Exercise data START

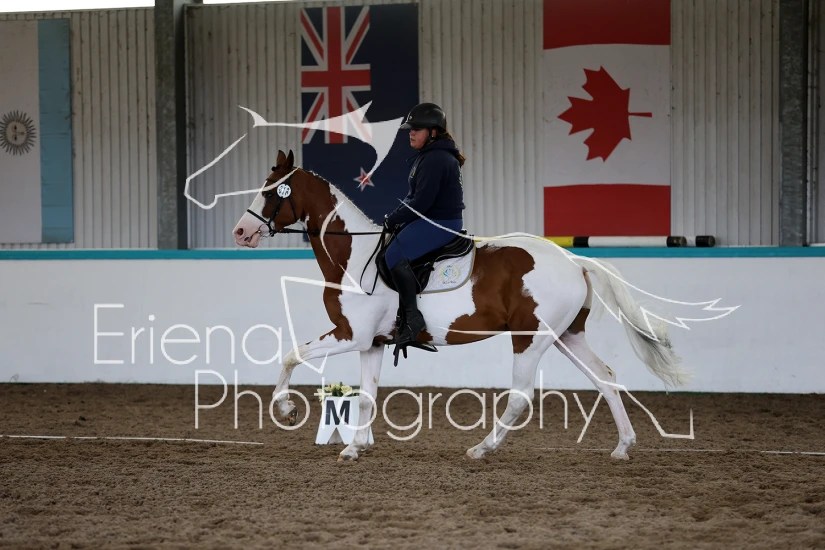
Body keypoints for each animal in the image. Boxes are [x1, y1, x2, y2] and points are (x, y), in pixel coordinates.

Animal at [232, 149, 689, 462]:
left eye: (272, 191)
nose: (240, 232)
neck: (354, 255)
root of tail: (576, 261)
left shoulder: (350, 335)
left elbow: (291, 356)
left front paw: (288, 409)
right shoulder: (372, 342)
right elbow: (365, 396)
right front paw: (354, 447)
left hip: (530, 339)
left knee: (521, 396)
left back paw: (481, 448)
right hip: (565, 336)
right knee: (605, 379)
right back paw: (623, 446)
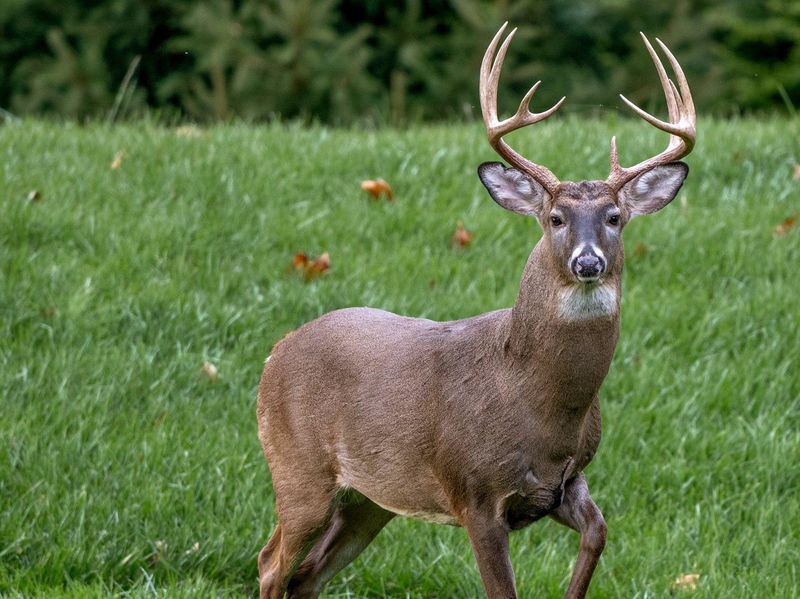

Exercise data END

> Task to complete: Drop every picture, then write out the remaining entries above exactly as they appear.

> Your response:
Body keypoints for each animal in the image. Boxes are [x1, y1, x2, y2] and points are (x, y), in pixel coordinates.

Animal at [232, 149, 689, 462]:
left eye: (272, 191)
nose: (240, 232)
neck: (354, 255)
root of tail: (576, 261)
left shoulder: (350, 335)
left elbow: (291, 356)
left front paw: (288, 409)
right shoulder: (372, 342)
right elbow: (365, 396)
right front paw: (354, 447)
left hip: (530, 339)
left knee: (521, 396)
left back paw: (481, 448)
right hip: (565, 336)
right knee: (605, 379)
right back paw: (623, 446)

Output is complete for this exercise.